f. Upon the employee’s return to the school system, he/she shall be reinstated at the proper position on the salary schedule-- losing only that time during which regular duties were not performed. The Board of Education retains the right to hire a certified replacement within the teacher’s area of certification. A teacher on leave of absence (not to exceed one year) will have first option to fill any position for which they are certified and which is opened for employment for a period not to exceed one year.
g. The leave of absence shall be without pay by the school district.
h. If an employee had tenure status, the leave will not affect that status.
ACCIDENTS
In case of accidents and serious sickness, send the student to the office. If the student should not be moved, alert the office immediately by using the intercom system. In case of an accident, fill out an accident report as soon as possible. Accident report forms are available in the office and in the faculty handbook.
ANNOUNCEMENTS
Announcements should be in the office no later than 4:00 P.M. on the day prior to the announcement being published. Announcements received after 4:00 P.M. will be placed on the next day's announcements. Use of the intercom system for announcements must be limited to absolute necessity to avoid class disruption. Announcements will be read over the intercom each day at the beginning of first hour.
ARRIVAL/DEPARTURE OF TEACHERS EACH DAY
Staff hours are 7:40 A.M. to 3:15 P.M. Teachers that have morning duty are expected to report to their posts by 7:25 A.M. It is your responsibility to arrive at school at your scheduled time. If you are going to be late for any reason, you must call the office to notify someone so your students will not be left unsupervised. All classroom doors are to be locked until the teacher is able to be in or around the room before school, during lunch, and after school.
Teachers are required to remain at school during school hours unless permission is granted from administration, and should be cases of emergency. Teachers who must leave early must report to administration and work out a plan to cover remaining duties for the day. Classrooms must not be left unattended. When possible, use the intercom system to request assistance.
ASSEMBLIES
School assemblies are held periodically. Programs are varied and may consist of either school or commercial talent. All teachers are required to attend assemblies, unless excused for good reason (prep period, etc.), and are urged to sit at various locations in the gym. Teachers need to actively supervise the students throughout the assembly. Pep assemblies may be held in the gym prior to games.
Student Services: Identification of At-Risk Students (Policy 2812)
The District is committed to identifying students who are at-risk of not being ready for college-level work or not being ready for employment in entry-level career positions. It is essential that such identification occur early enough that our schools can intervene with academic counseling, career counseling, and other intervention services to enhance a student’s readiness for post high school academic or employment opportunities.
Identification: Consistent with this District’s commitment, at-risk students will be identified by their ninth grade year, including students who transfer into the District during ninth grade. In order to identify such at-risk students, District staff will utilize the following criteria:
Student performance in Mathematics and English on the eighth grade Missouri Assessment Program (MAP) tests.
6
________
* EXERCISE BRIEF: All entries above are to be reproduced exactly.

* THE ANSWER:
f. Upon the employee’s return to the school system, he/she shall be reinstated at the proper position on the salary schedule-- losing only that time during which regular duties were not performed. The Board of Education retains the right to hire a certified replacement within the teacher’s area of certification. A teacher on leave of absence (not to exceed one year) will have first option to fill any position for which they are certified and which is opened for employment for a period not to exceed one year.
g. The leave of absence shall be without pay by the school district.
h. If an employee had tenure status, the leave will not affect that status.
ACCIDENTS
In case of accidents and serious sickness, send the student to the office. If the student should not be moved, alert the office immediately by using the intercom system. In case of an accident, fill out an accident report as soon as possible. Accident report forms are available in the office and in the faculty handbook.
ANNOUNCEMENTS
Announcements should be in the office no later than 4:00 P.M. on the day prior to the announcement being published. Announcements received after 4:00 P.M. will be placed on the next day's announcements. Use of the intercom system for announcements must be limited to absolute necessity to avoid class disruption. Announcements will be read over the intercom each day at the beginning of first hour.
ARRIVAL/DEPARTURE OF TEACHERS EACH DAY
Staff hours are 7:40 A.M. to 3:15 P.M. Teachers that have morning duty are expected to report to their posts by 7:25 A.M. It is your responsibility to arrive at school at your scheduled time. If you are going to be late for any reason, you must call the office to notify someone so your students will not be left unsupervised. All classroom doors are to be locked until the teacher is able to be in or around the room before school, during lunch, and after school.
Teachers are required to remain at school during school hours unless permission is granted from administration, and should be cases of emergency. Teachers who must leave early must report to administration and work out a plan to cover remaining duties for the day. Classrooms must not be left unattended. When possible, use the intercom system to request assistance.
ASSEMBLIES
School assemblies are held periodically. Programs are varied and may consist of either school or commercial talent. All teachers are required to attend assemblies, unless excused for good reason (prep period, etc.), and are urged to sit at various locations in the gym. Teachers need to actively supervise the students throughout the assembly. Pep assemblies may be held in the gym prior to games.
Student Services: Identification of At-Risk Students (Policy 2812)
The District is committed to identifying students who are at-risk of not being ready for college-level work or not being ready for employment in entry-level career positions. It is essential that such identification occur early enough that our schools can intervene with academic counseling, career counseling, and other intervention services to enhance a student’s readiness for post high school academic or employment opportunities.
Identification: Consistent with this District’s commitment, at-risk students will be identified by their ninth grade year, including students who transfer into the District during ninth grade. In order to identify such at-risk students, District staff will utilize the following criteria:
Student performance in Mathematics and English on the eighth grade Missouri Assessment Program (MAP) tests.
6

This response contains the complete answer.